▸ STATED PROBLEM 1
List every song title that appears in the page on the Red Box single, excluding the album title.
▸ STATED PROBLEM 2
Print the passage from "- Released: 1985" to "American Indian rhythms." in the page on the Red Box single, reproducing it word for word.

Single by Red Box

from the album The Circle & the Square
- B-side: "Stinging Bee"
- Released: 1985
- Length: 4:32, 6:42
- Label: Sire
- Songwriter(s): Simon Toulson-Clarke
- Producer(s): David Motion

Red Box singles chronology
| "Saskatchewan" (1984) | "Lean on Me (Ah-Li-Ayo)" (1985) | "For America" (1986) |

= Lean on Me (Ah-Li-Ayo) =

1985 single by Red Box

"Lean on Me (Ah-Li-Ayo)" is a song by British group Red Box, released in 1985 as the third single from the debut album, The Circle & the Square. It is the band's highest-charting single in the United Kingdom, reaching No. 3 in October 1985. The song borrows from North American Indian rhythms.

▸ DATA RECORDS
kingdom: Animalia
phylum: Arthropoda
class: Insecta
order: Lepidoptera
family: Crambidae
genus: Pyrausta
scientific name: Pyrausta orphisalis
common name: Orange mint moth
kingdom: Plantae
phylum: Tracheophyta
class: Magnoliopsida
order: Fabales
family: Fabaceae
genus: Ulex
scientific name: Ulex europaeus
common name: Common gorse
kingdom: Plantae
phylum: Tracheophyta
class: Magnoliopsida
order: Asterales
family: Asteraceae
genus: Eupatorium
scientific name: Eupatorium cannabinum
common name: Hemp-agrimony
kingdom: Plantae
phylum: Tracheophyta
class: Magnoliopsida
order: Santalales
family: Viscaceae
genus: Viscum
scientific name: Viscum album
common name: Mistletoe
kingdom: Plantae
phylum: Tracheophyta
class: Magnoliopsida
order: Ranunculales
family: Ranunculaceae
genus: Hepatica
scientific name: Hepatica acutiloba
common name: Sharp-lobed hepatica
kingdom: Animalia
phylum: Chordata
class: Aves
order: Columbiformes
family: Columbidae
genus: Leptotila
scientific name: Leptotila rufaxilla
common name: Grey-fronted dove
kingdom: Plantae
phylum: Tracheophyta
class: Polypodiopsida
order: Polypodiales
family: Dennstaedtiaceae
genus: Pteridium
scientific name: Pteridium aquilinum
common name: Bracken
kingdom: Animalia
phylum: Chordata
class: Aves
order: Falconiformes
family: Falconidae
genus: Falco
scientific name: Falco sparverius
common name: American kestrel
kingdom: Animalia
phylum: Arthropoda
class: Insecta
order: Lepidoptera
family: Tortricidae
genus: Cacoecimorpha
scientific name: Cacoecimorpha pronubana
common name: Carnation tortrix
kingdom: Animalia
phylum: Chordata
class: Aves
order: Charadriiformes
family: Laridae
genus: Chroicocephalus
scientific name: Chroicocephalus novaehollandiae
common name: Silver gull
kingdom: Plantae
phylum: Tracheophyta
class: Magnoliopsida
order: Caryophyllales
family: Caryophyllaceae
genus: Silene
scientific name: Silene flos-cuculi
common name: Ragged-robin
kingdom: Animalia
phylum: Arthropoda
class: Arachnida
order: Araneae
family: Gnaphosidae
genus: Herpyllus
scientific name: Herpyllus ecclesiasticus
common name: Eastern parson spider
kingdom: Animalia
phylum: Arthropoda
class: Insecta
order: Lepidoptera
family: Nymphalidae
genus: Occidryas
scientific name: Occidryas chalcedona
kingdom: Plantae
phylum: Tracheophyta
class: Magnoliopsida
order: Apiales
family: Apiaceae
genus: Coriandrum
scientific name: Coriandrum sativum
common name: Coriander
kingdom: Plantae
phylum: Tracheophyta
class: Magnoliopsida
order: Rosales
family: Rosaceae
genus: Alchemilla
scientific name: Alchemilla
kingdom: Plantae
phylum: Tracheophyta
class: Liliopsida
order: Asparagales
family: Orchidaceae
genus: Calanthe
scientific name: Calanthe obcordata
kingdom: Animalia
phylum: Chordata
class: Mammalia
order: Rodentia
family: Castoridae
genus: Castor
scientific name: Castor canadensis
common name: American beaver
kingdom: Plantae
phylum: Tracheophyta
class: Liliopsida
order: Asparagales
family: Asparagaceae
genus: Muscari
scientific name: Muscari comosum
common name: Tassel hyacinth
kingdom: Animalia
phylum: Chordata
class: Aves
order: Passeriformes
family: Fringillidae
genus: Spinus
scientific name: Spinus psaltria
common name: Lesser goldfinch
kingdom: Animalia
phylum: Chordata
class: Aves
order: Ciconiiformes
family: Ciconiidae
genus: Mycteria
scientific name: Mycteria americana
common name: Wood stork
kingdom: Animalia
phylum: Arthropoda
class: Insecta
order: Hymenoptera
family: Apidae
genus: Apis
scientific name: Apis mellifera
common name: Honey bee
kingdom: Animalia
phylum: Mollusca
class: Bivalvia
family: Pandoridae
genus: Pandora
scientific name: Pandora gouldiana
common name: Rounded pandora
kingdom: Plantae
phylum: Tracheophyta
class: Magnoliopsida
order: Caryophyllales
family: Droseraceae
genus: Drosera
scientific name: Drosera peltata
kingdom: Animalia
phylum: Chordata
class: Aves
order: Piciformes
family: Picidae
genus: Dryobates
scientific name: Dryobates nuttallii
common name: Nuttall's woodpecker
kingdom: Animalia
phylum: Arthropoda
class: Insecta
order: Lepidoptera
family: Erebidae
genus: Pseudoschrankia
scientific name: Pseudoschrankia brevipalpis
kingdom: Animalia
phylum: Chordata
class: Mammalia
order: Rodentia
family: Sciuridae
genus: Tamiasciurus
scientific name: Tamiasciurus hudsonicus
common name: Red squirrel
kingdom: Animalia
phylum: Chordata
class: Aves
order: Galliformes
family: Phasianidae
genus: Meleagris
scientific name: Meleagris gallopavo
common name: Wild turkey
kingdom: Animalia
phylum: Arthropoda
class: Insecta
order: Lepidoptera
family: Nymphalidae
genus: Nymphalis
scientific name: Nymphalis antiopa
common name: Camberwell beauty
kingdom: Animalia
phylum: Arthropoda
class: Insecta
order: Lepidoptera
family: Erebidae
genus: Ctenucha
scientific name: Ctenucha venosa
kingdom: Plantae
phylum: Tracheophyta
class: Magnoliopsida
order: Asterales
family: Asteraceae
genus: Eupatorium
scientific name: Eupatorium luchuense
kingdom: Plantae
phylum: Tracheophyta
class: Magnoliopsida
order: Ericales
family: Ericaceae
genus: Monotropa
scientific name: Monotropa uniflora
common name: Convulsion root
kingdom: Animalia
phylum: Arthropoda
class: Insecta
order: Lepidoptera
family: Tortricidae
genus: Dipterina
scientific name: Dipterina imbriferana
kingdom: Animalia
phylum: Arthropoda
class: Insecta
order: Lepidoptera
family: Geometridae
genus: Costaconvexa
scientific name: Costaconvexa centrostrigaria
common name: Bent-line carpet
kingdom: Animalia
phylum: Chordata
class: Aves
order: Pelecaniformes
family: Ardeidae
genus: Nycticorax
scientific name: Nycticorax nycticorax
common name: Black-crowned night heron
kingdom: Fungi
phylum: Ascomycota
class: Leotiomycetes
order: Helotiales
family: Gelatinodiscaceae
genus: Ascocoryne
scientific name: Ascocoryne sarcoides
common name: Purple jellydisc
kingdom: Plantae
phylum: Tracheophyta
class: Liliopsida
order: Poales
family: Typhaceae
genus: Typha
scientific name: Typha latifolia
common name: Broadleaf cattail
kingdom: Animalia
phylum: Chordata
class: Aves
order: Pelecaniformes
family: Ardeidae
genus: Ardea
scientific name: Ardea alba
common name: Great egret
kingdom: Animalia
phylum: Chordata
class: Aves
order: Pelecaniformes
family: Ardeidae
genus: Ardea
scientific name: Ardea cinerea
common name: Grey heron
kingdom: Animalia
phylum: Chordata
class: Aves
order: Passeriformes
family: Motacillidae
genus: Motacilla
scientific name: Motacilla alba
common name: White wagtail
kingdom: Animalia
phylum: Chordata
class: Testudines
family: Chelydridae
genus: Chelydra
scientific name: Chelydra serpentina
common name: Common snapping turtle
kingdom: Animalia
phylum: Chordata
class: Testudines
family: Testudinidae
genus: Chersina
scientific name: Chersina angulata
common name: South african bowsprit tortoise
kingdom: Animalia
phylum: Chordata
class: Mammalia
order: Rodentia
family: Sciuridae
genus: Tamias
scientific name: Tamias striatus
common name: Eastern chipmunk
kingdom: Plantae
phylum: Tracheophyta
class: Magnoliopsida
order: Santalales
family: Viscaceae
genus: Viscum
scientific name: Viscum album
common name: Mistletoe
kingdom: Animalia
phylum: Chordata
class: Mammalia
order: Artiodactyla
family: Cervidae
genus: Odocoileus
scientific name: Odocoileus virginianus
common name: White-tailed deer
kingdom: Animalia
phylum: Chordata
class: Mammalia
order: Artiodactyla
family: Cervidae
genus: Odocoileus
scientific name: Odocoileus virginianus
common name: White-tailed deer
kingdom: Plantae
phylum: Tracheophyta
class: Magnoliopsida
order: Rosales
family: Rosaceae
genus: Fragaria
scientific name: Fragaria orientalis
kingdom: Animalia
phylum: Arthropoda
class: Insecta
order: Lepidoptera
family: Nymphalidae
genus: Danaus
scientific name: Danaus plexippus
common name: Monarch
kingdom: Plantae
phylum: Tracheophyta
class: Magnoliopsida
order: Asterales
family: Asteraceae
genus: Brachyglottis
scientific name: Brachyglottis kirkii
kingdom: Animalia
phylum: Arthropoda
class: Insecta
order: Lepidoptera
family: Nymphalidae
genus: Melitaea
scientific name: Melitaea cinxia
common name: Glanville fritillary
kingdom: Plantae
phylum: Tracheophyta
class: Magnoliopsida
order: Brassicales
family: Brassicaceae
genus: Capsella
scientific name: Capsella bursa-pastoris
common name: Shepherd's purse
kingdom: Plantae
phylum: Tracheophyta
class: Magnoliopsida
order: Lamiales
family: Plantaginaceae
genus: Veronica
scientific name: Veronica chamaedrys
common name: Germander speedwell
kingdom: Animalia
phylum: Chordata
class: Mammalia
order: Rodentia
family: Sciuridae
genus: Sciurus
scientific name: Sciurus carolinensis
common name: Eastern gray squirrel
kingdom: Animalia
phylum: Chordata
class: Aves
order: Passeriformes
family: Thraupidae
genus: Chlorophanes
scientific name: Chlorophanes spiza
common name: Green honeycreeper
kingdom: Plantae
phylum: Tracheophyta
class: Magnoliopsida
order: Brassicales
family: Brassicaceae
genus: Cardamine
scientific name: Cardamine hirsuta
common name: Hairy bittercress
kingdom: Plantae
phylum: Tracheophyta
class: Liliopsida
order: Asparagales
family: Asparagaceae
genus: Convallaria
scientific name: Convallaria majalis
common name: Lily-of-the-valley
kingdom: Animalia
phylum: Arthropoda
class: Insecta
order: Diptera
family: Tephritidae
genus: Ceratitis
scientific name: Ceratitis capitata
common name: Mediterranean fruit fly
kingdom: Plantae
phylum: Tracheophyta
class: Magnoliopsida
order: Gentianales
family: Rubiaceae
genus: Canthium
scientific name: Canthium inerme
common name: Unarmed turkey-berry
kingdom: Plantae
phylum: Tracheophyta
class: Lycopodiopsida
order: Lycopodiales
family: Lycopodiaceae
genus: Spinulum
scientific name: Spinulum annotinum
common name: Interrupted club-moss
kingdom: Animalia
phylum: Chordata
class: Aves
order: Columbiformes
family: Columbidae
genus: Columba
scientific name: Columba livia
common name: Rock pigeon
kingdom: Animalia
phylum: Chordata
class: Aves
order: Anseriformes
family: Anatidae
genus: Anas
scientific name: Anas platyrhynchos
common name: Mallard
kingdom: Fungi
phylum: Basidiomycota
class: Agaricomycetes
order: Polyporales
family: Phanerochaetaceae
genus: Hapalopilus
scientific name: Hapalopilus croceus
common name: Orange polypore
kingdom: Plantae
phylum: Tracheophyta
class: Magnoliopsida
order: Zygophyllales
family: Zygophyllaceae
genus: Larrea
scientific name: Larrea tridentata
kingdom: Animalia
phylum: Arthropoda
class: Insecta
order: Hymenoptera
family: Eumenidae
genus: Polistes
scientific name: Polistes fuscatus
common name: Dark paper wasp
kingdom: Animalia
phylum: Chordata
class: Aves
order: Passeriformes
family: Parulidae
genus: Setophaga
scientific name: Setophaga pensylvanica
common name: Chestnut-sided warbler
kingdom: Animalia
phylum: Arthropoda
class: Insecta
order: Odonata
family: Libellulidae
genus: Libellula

▸ RESULT 1
- "Lean on Me (Ah-Li-Ayo)"
- "Stinging Bee"
- "Saskatchewan"
- "For America"

▸ RESULT 2
- Released: 1985
- Length: 4:32, 6:42
- Label: Sire
- Songwriter(s): Simon Toulson-Clarke
- Producer(s): David Motion

Red Box singles chronology
| "Saskatchewan" (1984) | "Lean on Me (Ah-Li-Ayo)" (1985) | "For America" (1986) |

= Lean on Me (Ah-Li-Ayo) =

1985 single by Red Box

"Lean on Me (Ah-Li-Ayo)" is a song by British group Red Box, released in 1985 as the third single from the debut album, The Circle & the Square. It is the band's highest-charting single in the United Kingdom, reaching No. 3 in October 1985. The song borrows from North American Indian rhythms.